REMBRANDT Harmenszoon van Rijn
(b. 1606, Leiden, d. 1669, Amsterdam)

Jan Six

c. 1654
Oil on canvas, 112 x 102 cm
Six Collection, Amsterdam

Catalogue number: Bredius 276.

Jan Six, the subject of this remarkable portrait which is among the greatest painted by Rembrandt, was a friend and patron of the artist. Six (1618-1700) came from a noble Huguenot family which had fled to Amsterdam from Saint Omer in France at the end of the sixteenth century and amassed a fortune in the textile trade and from silk dyeing. Six was involved in the family business until he entered civic politics in Amsterdam, serving as burgomaster of the city in 1691. Passionately interested in the arts, particularly poetry, Six was a member of the so-called Muiderkring (Muiden circle) which gathered around Pieter Cornelisz. Hooft, and he published volumes of poetry and plays. He was an avid collector of works of art - Dutch and Italian masters, antique sculpture, engraved gems - and travelled widely, including an extended trip to Italy in 1640.

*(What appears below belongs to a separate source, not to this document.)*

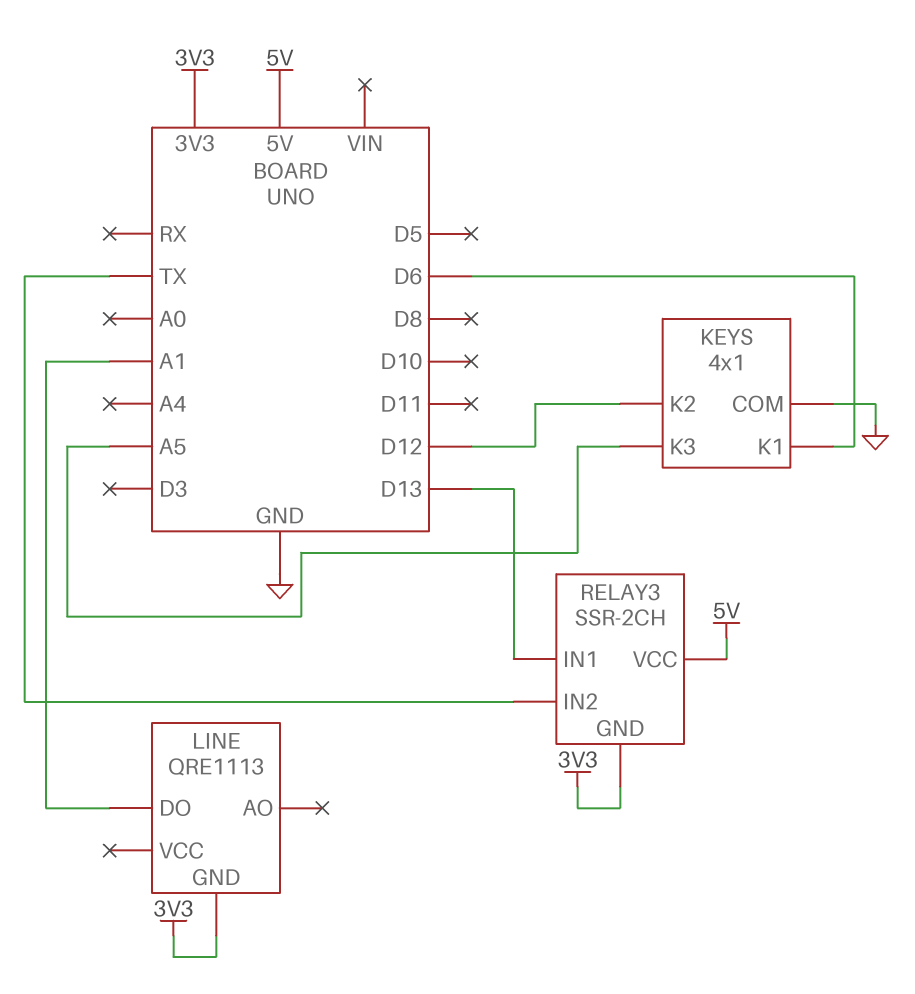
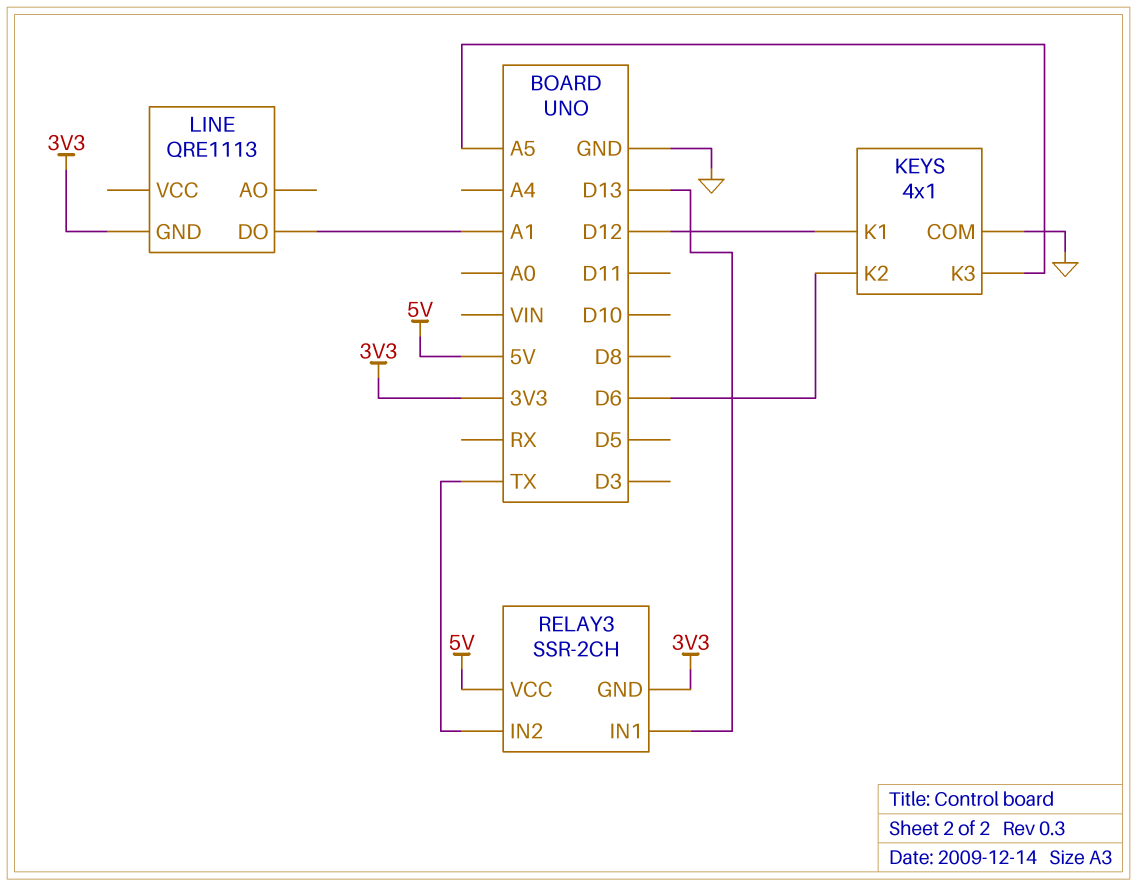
KEYS pin K1: D6 -> D12
KEYS pin K2: D12 -> D6

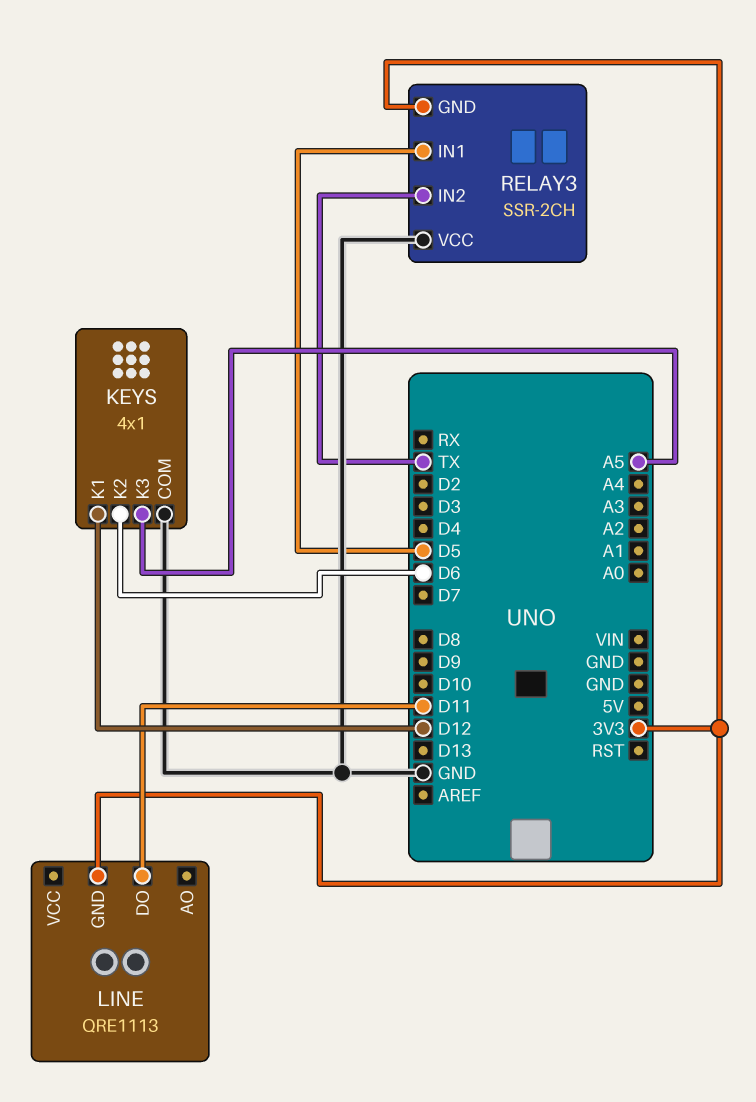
LINE pin DO: A1 -> D11
RELAY3 pin IN1: D13 -> D5
RELAY3 pin VCC: 5V -> GND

Six owned a number of paintings by Rembrandt, among them the grisaille Preaching of John the Baptist (Berlin, Gemäldegalerie). Their relationship was, however, one of friendship rather than simply that of patron and artist. Rembrandt etched the title page for Six's tragedy Medea and made two drawings for his Album Amicorum in 165Z.

This portrait, which is still owned by a direct descendant of the sitter, also Jan Six, captures the moment as Six pauses while putting on his gloves just before leaving the house. The hands, gloves and red cloak are painted very broadly in powerful strokes with a loaded brush, but the face, with its marvellous expression of momentary abstraction, has been heavily and precisely worked and reworked. It is one of Rembrandt's most sensitive and effective portraits and a remarkable tribute to the friendship between the two men. Three years later Rembrandt etched a portrait of Six standing at his window reading, with books and manuscripts in the foreground and a painting hanging on the wall: it is a study of Six as poet and collector.